Document passage:
* * * * * * * * *

Prepare merged structure organism pairs libraries

Description

This function merges all structure-organism pair libraries (LOTUS, HMDB, ECMDB, etc.) into a single comprehensive library. Can optionally filter by taxonomic level to create biologically-focused subsets. Also splits structures into separate metadata tables.

Usage

prepare_libraries_sop_merged(
  files = get_params(step = "prepare_libraries_sop_merged")\$files\$libraries\$sop\$prepared,
  filter = get_params(step = "prepare_libraries_sop_merged")\$organisms\$filter\$mode,
  level = get_params(step = "prepare_libraries_sop_merged")\$organisms\$filter\$level,
  value = get_params(step = "prepare_libraries_sop_merged")\$organisms\$filter\$value,
  cache = get_params(step =
    "prepare_libraries_sop_merged")\$files\$libraries\$sop\$merged\$structures\$processed,
  npc_cache = get_params(step =
    "prepare_libraries_sop_merged")\$files\$libraries\$sop\$merged\$structures\$taxonomies\$n,
  cla_cache = get_params(step =
    "prepare_libraries_sop_merged")\$files\$libraries\$sop\$merged\$structures\$taxonomies\$c,
  output_key = get_params(step =
    "prepare_libraries_sop_merged")\$files\$libraries\$sop\$merged\$keys,
  output_org_tax_ott = get_params(step =
    "prepare_libraries_sop_merged")\$files\$libraries\$sop\$merged\$organisms\$taxonomies\$ott,
  output_str_can = get_params(step =
    "prepare_libraries_sop_merged")\$files\$libraries\$sop\$merged\$structures\$canonical,
  output_str_stereo = get_params(step =
    "prepare_libraries_sop_merged")\$files\$libraries\$sop\$merged\$structures\$stereo,
  output_str_met = get_params(step =
    "prepare_libraries_sop_merged")\$files\$libraries\$sop\$merged\$structures\$metadata,
  output_str_tax_cla = get_params(step =
    "prepare_libraries_sop_merged")\$files\$libraries\$sop\$merged\$structures\$taxonomies\$cla,
  output_str_tax_npc = get_params(step =
    "prepare_libraries_sop_merged")\$files\$libraries\$sop\$merged\$structures\$taxonomies\$npc
)

* * * * * * * * *

Data for review:

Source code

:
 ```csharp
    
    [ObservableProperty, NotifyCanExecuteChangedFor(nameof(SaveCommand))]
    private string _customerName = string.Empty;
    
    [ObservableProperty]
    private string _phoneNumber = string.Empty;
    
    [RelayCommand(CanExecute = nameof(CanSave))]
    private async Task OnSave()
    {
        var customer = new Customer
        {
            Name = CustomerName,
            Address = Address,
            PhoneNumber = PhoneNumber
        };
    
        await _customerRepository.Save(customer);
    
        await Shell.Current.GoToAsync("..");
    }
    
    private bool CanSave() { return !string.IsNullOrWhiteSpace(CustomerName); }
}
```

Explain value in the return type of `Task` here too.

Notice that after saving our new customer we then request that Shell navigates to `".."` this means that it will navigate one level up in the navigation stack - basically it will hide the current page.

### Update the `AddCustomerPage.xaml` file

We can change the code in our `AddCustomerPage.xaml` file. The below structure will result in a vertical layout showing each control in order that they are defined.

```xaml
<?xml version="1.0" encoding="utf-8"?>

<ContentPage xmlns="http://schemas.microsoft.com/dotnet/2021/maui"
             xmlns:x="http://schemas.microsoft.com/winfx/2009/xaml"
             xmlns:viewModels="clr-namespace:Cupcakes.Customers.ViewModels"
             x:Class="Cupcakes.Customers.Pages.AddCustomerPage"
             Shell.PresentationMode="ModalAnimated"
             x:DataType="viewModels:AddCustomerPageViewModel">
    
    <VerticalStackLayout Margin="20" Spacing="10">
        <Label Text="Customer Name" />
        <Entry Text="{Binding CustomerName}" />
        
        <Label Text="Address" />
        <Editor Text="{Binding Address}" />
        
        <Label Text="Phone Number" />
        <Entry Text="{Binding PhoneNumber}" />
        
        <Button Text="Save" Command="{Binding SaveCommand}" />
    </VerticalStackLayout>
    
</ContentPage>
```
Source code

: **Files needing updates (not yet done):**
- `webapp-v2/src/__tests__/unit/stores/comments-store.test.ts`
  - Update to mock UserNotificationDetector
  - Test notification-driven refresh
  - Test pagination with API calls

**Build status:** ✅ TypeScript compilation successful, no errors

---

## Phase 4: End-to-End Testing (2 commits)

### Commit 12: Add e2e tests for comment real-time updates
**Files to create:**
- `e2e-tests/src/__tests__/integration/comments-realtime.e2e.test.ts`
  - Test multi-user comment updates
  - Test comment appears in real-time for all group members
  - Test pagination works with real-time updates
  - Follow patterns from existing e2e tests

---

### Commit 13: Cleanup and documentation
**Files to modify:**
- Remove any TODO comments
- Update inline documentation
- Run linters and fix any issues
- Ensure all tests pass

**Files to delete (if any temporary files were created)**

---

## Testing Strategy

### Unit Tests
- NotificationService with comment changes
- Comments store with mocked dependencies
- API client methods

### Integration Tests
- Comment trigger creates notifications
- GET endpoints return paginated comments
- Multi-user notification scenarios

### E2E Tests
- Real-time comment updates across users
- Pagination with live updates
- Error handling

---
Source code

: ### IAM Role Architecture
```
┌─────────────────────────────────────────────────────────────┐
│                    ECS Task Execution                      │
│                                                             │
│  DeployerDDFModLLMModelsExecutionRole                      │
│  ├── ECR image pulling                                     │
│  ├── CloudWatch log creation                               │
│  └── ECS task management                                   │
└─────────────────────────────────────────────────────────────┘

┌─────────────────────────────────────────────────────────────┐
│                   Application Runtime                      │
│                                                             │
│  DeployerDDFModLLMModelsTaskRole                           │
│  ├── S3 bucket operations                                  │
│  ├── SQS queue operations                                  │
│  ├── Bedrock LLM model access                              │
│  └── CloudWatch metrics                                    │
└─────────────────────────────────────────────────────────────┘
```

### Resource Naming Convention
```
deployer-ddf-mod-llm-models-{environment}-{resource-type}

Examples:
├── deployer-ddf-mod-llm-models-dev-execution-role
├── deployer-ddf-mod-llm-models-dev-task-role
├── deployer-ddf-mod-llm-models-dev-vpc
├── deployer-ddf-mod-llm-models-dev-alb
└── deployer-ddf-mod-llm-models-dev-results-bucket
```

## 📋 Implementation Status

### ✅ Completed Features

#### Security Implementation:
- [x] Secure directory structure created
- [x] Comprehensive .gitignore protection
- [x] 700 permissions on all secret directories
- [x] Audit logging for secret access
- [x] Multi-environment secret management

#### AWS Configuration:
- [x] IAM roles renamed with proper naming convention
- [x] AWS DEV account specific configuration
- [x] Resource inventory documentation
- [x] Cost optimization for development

* * * * * * * * *

Carry the reference page on merging structure-organism pair libraries forward from the end of its usage section.

Arguments

files character Character vector or list of paths to prepared library files
filter logical Logical whether to filter the merged library by taxonomy
level character Character string taxonomic rank for filtering (kingdom, phylum, family, genus, etc.)
value character Character string taxon name(s) to keep (can use | for multiple, e.g., ‘Gentianaceae|Apocynaceae’)
cache character Character string path to cache directory for processed SMILES
npc_cache character Optional path to an additional NPClassifier taxonomy cache file (TSV/TSV.gz). Structures present in the merged library but missing NPClassifier taxonomy will be looked up in this cache. Expected columns: structure_smiles, structure_tax_npc_01pat, structure_tax_npc_02sup, structure_tax_npc_03cla. Alternative column names from external tools (e.g., pathway, superclass, class) are also supported.
cla_cache character Optional path to an additional ClassyFire taxonomy cache file (TSV/TSV.gz). Structures present in the merged library but missing ClassyFire taxonomy will be looked up in this cache. Expected columns: structure_inchikey, structure_tax_cla_chemontid, structure_tax_cla_01kin, structure_tax_cla_02sup, structure_tax_cla_03cla, structure_tax_cla_04dirpar. Alternative column names (e.g., inchikey, chemontid, kingdom, superclass, class, directparent) are also supported.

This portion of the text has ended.